It’s really hard to write a post with a cat’s butt in your face.
Normally I don’t have such issues, as Husband is allergic to cats, but this morning I am at my sister-in-law’s house, as she is admittedly on her way to becoming “the cat lady” (minus the spinster lifestyle since she’s married with two kids), I am having to navigate my laptop while a really cute cat paces back and forth across my chest, blocking my view of the screen and occasionally pausing so that her butt is positioned directly in front of my nose. And kitty, even though you’re awfully sweet, your butt is awfully stinky.
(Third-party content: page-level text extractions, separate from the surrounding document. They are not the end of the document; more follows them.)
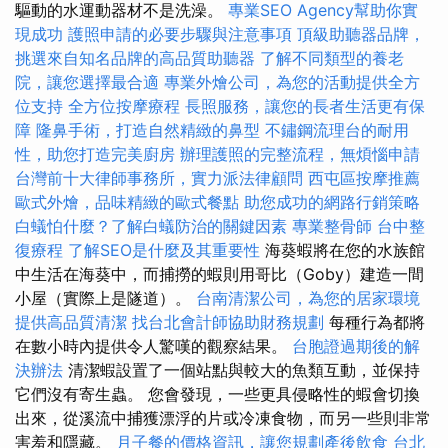
驅動的水運動器材不是洗澡。
專業SEO Agency幫助你實
現成功
護照申請的必要步驟與注意事項
頂級助聽器品牌，
挑選來自知名品牌的高品質助聽器
了解不同類型的養老
院，讓您選擇最合適
專業外燴公司，為您的活動提供全方
位支持
全方位按摩療程
長照服務，讓您的長者生活更有保
障
隆鼻手術，打造自然精緻的鼻型
不鏽鋼流理台的耐用
性，助您打造完美廚房
辦理護照的完整流程，無煩惱申請
台灣前十大律師事務所，實力派法律顧問
西屯區按摩推薦
歐式外燴，品味精緻的歐式餐點
助您成功的網路行銷策略
白蟻怕什麼？了解白蟻防治的關鍵因素
專業整骨師
台中整
復療程
了解SEO是什麼及其重要性
海葵蝦將在您的水族館
中生活在海葵中，而捕撈的蝦則用哥比（Goby）建造一間
小屋（實際上是隧道）。
台南清潔公司，為您的居家環境
提供高品質清潔
找台北會計師協助財務規劃
每種行為都將
在數小時內提供令人驚嘆的觀察結果。
台胞證過期後的解
決辦法
清潔蝦設置了一個站點與較大的魚類互動，並保持
它們沒有寄生蟲。 您會發現，一些更具侵略性的蝦會切換
出來，從溪流中捕獲漂浮的片或冷凍食物，而另一些則非常
害羞和隱藏。
月子餐的價格資訊，讓您規劃產後飲食
台北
I’ve got lots to tell you, about Mayo Clinic, turning 39 and a Polish house guest, but for now I’ll have to leave you with a helpful tip and a cool photo. I promise to write more when I have time to actually catch my breath.
Paula’s Helpful Tip:
Do not attempt to eat a chicken quesadilla from Taco Bell while driving in the dark. Especially if there is not a napkin anywhere to be found. When you arrive at your destination, you will find yourself covered in stains, and you may just end up licking the inside of the sleeve of your down coat to clean up what tastes like sour cream and cheese. Not pretty, and not very tasty either.
Paula’s Cool Photo:
So, peeps, I’ll write more soon when I’m not distracted by cat butts, promise.